Limitations of this study include a low number of experienced RARP surgeons, which could induce a distorted pattern of surgical gestures. The surgeons had performed between 70 and 800 procedures at the time of inclusion, but the learning curve for RARP can vary between 20 and >700 procedures [28]. In a previous validity study, we found that the simulator metrics could discriminate between the skill level of the novices and experienced RARP surgeons, even with the varying experience in the experienced RARP group. The reason for this is most likely because the simulator exercises are standardized without the anatomical variations usually seen in real-life cases. The level of experience of the surgeons to perform RARP may be different in a simulated environment than in real life. Therefore, it may not be necessary to be an expert to perform the simulated RARP well. Further, we only analyzed simulated procedures instead of real-life surgeries but we chose this as the simulated environment allows the independent performance of novices even in their early learning periods without jeopardizing patient safety. Furthermore, virtually simulated procedures are all on the same patient case, minimizing case-by-case variation [29]. This method was tested in a simulated environment and more research is required to prove that the same approach could be used for assessment of real-life surgeries and other procedures.

With the introduction of robotic surgery, recording videos of surgical procedures has become easier. The amount of data that can potentially be extracted from the videos of the robotic procedures can be used to recognize and analyze the performance of the surgeon [17, 30,31,32]. These analyses can be used to create AI algorithms to help predict patient short- and long-term outcomes [11, 12, 14, 15, 33]. Compared to prediction models based on pre-operative patient characteristics alone, surgical gestures take the performance of the surgeon into account together with the complexity of the surgery. Surgical gestures are a better predictor of surgical outcomes compared to traditional patient characteristics such as BMI, age, and biopsy results before surgery [11, 12, 14, 15, 33].

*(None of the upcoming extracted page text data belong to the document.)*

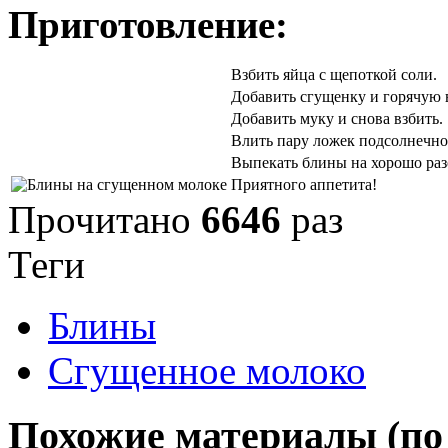
Приготовление:
Взбить яйца с щепоткой соли.
Добавить сгущенку и горячую в
Добавить муку и снова взбить.
Влить пару ложек подсолнечног
Выпекать блины на хорошо раз
Приятного аппетита!
Прочитано
6646
раз
Теги
Блины
Сгущенное молоко
Похожие материалы (по 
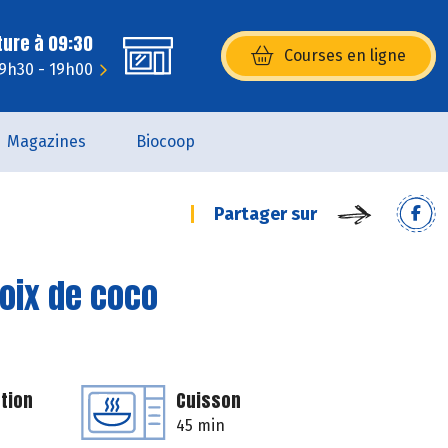
ture à 09:30
Courses en ligne
(s’ouvre dans une nouvelle fenêtr
 9h30 - 19h00
Magazines
Biocoop
Partager sur
noix de coco
tion
Cuisson
45 min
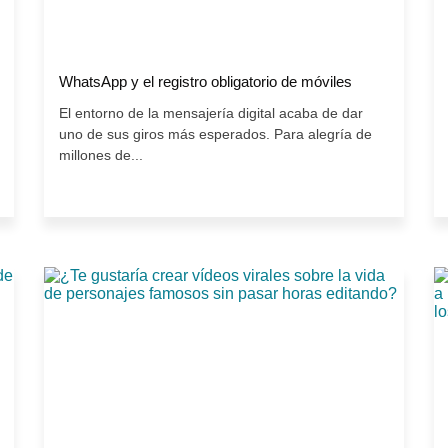
WhatsApp y el registro obligatorio de móviles
El entorno de la mensajería digital acaba de dar
uno de sus giros más esperados. Para alegría de
millones de...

Unfortunately, video data processing is an essential step for the recognition of surgical gestures, which currently requires manual annotation of video data which is very time-consuming [3, 7, 15, 18]. Technological advances such as machine learning have the potential for the automatic recognition of surgical gestures. This can potentially deliver immediate individual feedback, increasing the efficiency of surgical training, and helping the early detection of areas that need improvement. However, these machine-learning models require a large amount of data and are still not generalizable. One major challenge in the use of surgical gestures for performance evaluation is that there is currently no consensus on how gestures are defined and annotated. This makes sharing datasets and AI algorithms difficult [4, 7, 15, 17, 18]. Various approaches with varying levels of data granularity have previously been used with success. We used a general classification of surgical gestures to assess surgical skills whereas former studies have deconstructed each surgical gesture into even smaller parts [11, 14,15,16,17,18]. Our approach could potentially reduce the data load and allow for simpler, more feasible AI algorithms and thereby faster implementation.

Conclusion

General surgical gestures can distinguish between surgical competence in simulated RARP and be displayed as a visual tool to show how performance is improving. The pass/fail level can be used to ensure the competence of the training surgeon before proceeding with supervised real-life surgery. The next step is to investigate if the developed tool can optimize automated feedback during simulator training.